Лишь спустя еще с полчаса, после долгих уговоров и непрерывной демонстрации собственной человечности в самом буквальном смысле, измотанного и перепуганного человека удалось успокоить достаточно, чтобы общение с ним стало похожим на разговор, а не на сцену в келье госпиталя для умалишенных.
Его звали Матиас, его деревня осталась в четырех или пяти днях пути. Или в трех. Или в двух. В этом Матиас был не уверен, как не мог и точно сказать, в какой стороне эта деревня осталась: с того момента, как покинул ее, он только и делал, что бежал, когда не мог бежать — шел, когда не мог идти — полз на четвереньках, а потом падал и засыпал, даже не заметив, как, и счет ночам и дням он потерял.
Несколько дней назад один из соседей Матиаса, добряк Феликс, начал вести себя странно. Сначала он замирал среди какого-то дела или разговора, как будто слушал кого-то или над чем-то важным задумывался — так, что приходилось трясти его за плечо, чтобы вернуть в себя.

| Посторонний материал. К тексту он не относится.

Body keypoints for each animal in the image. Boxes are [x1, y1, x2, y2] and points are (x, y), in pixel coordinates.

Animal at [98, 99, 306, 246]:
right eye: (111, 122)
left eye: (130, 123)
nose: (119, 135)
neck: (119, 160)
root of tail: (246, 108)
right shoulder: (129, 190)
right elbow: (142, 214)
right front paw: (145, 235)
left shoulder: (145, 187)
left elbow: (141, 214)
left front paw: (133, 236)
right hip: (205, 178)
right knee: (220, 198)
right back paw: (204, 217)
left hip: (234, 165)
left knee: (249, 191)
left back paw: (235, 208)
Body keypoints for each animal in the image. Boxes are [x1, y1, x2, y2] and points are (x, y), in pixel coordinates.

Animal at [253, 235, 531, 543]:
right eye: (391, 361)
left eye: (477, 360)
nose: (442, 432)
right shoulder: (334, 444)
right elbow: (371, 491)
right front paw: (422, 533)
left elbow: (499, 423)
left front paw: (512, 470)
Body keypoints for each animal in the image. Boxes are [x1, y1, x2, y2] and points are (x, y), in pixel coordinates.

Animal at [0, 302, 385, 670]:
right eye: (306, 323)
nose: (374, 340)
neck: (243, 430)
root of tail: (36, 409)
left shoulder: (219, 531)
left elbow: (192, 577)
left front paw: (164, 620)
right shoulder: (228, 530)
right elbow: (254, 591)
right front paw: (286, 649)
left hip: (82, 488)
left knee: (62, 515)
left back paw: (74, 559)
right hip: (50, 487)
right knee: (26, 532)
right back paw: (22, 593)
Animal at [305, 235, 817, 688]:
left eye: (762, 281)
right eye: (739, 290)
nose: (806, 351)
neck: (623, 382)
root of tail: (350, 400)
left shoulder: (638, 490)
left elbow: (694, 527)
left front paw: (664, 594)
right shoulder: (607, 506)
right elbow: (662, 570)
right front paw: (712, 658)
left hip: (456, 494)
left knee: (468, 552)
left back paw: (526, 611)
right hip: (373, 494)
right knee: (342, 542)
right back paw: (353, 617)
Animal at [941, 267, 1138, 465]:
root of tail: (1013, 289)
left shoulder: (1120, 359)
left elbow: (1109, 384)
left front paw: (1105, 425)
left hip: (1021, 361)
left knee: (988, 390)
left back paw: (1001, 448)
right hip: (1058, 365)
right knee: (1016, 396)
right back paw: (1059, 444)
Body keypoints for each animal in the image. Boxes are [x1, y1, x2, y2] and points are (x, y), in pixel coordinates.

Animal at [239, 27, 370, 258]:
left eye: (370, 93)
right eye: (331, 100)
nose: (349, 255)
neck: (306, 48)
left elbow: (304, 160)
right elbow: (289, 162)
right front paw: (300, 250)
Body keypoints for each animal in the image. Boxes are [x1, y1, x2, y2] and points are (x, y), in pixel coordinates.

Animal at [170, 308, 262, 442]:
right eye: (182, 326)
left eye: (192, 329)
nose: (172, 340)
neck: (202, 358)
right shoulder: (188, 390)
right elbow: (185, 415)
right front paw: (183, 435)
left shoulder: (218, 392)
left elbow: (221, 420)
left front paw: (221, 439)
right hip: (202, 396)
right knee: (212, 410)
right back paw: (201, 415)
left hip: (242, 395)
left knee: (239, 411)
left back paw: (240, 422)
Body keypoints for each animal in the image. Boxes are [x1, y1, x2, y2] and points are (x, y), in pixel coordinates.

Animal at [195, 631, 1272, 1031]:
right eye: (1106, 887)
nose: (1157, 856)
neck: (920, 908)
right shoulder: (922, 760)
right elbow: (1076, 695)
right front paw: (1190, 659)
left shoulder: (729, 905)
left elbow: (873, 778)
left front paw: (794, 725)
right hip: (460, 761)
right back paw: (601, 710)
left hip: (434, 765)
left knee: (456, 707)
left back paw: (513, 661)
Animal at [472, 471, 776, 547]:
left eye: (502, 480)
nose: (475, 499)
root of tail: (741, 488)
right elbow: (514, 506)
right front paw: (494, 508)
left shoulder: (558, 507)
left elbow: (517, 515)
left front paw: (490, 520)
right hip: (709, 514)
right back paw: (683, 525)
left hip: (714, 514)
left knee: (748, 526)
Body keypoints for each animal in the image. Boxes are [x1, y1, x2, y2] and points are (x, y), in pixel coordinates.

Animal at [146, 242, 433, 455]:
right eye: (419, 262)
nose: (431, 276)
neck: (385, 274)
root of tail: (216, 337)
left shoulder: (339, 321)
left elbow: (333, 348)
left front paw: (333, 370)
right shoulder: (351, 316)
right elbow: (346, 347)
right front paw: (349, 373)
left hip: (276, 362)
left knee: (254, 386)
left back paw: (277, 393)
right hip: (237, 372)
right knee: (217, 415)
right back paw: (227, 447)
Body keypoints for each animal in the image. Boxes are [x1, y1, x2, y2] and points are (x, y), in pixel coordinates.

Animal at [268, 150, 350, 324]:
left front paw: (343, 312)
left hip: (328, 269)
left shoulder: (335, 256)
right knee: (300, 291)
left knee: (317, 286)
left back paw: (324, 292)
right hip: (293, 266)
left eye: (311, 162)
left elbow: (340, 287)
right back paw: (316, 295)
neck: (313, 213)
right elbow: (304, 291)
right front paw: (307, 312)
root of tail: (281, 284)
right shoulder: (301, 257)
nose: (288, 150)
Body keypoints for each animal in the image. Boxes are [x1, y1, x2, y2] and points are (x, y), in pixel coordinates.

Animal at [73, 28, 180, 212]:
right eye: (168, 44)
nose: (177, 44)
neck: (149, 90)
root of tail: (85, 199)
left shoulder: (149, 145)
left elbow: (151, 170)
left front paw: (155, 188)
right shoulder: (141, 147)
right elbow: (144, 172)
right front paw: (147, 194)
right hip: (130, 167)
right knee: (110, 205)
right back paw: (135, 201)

Потом он стал… Здесь крестьянин запнулся, с явным трудом подбирая слова, и договорил: «как дурачок». Феликс начинал смеяться невпопад и размахивать руками, подпрыгивать ни с того ни с сего, как человек, которого окружил пчелиный рой, тряс головой и издавал невнятные звуки. Потом его дурной смех стал каким-то злобным, как обычно смеются мальчишки, подпалившие хвост собаке, и в самом его лице появилась темная злоба, а глаза стали вовсе безумные, и больше уже Феликс не приходил в себя — так и слонялся по деревне, хохоча, маша руками и выкрикивая странные слова на непонятном языке, а потом и совсем слова исчезли, а остался один хрип да вой.